Step-By-Step Instructions
Alright, let’s get cooking!
- Soak the Peas: Start by soaking 1 cup of white peas in plenty of water overnight (at least 8 hours). They’ll plump up beautifully.
- Pressure Cook the Peas & Potatoes: Drain the soaked peas and add them to a pressure cooker along with 2 potatoes, 1 tsp salt, and about ¼ tsp turmeric powder. Add 3 cups of water. Pressure cook for 5 whistles. Once cooled, carefully remove the potatoes and set them aside.
- Temper the Spices: Heat 2 tbsp oil in a pan over medium heat. Add 1 tsp cumin seeds and a pinch of hing. Let them splutter – this releases their aroma.
- Sauté Aromatics: Add 2 finely chopped green chillies and 1 inch of grated ginger to the pan. Sauté for about a minute until fragrant.
- Bloom the Spices: Reduce the flame to low. Add ¼ tsp turmeric powder, 1 tsp chilli powder, ½ tsp cumin powder, 1 tsp aamchur, 1 tsp chaat masala, ¼ tsp kala namak, and ½ tsp coriander powder. Sauté for another minute until the spices are fragrant and well combined.
- Mash & Mix: Mash the cooked potatoes and add them to the spice mixture. Mix well.
- Combine & Simmer: Add the boiled white peas and 2 cups of water to the pan. Adjust the salt to taste. Bring to a simmer and cook for about 10 minutes, allowing the flavors to meld.
- Finish with Tamarind Chutney: Stir in 2 tbsp of tamarind chutney. This adds a lovely sweetness and tanginess.
- Adjust Consistency: If the Ragda is too thick, add a little more water to reach your desired consistency. And that’s it! Your Ragda is ready.
Expert Tips
Here are a few things I’ve learned over the years to make the perfect Ragda:
Soaking the Peas for Optimal Texture: Don’t skip the soaking step! It’s crucial for ensuring the peas cook evenly and have a creamy texture.

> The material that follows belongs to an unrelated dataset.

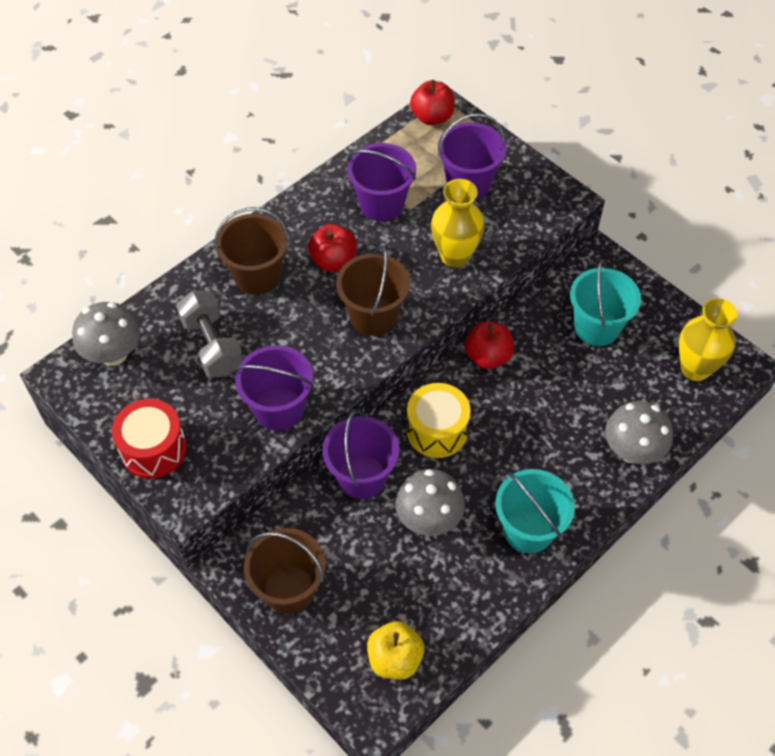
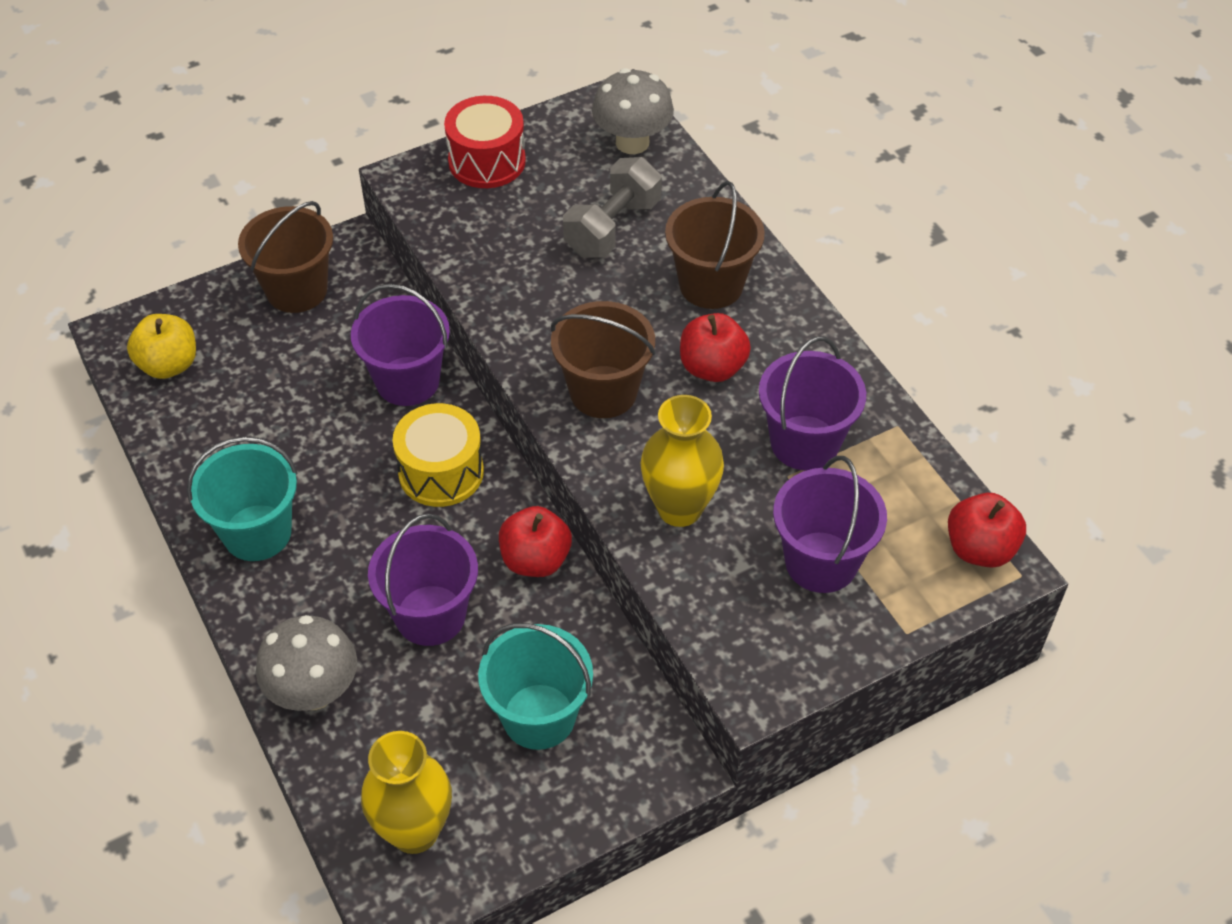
camera: 105 degrees right, 5 degrees down
grey dumbbell [176,291,243,378] -> grey dumbbell turned 45 degrees counterclockwise [563,157,662,258]
purple bucket [234,345,314,431] -> purple bucket moved to [368,513,478,646]
grey mushroom [395,469,465,536] -> none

Achieving the Right Consistency: Ragda should be thick enough to coat the back of a spoon, but not so thick that it’s pasty. Adjust the water accordingly.
Balancing the Spice Levels: Feel free to adjust the amount of chilli powder to suit your taste.
Variations
Want to switch things up? Here are a few ideas:
Vegan Ragda: This recipe is naturally vegan! Just double-check your tamarind chutney to ensure it doesn’t contain any honey.
Gluten-Free Ragda: This recipe is also naturally gluten-free.
Spice Level Adjustments:
* Mild: Reduce the chilli powder to ½ tsp.
* Medium: Use 1 tsp chilli powder (as per the recipe).
* Spicy: Add an extra ½ tsp chilli powder or a pinch of cayenne pepper.
Festival Adaptations: My family loves making this during Diwali and Navratri. It’s a festive treat that everyone enjoys!
Serving Suggestions
Okay, so you’ve made the Ragda… now what?
Ragda Chaat Assembly: The classic way to enjoy Ragda is as Ragda Chaat! Layer puffed rice, boiled potatoes, onions, tomatoes, chutneys, and a generous helping of Ragda. Garnish with coriander and sev (crispy chickpea noodles).
Pairing with Other Chaat Items: Ragda also pairs beautifully with Pav Bhaji, Dahi Puri, and Samosas.
Storage Instructions
Storing Leftover Ragda: Leftover Ragda can be stored in an airtight container in the refrigerator for up to 3 days.
Freezing Ragda for Later Use: Ragda freezes beautifully! Store it in an airtight container for up to 2 months. Thaw overnight in the refrigerator before reheating.
FAQs
Got questions? I’ve got answers!
What is Ragda made of? Ragda is primarily made of white peas (wattana) cooked with spices and potatoes.
Can I use dried yellow peas instead of white peas? While you can use yellow peas, the flavor and texture won’t be quite the same. White peas are traditional for a reason!
How can I adjust the thickness of the Ragda? Add more water to thin it out, or simmer for a few more minutes to thicken it.
What is the purpose of adding hing (asafoetida)? Hing adds a unique savory depth and aids digestion.
Can I make Ragda in an Instant Pot? Absolutely! Reduce the cooking time to about 20-25 minutes on high pressure, followed by a natural pressure release.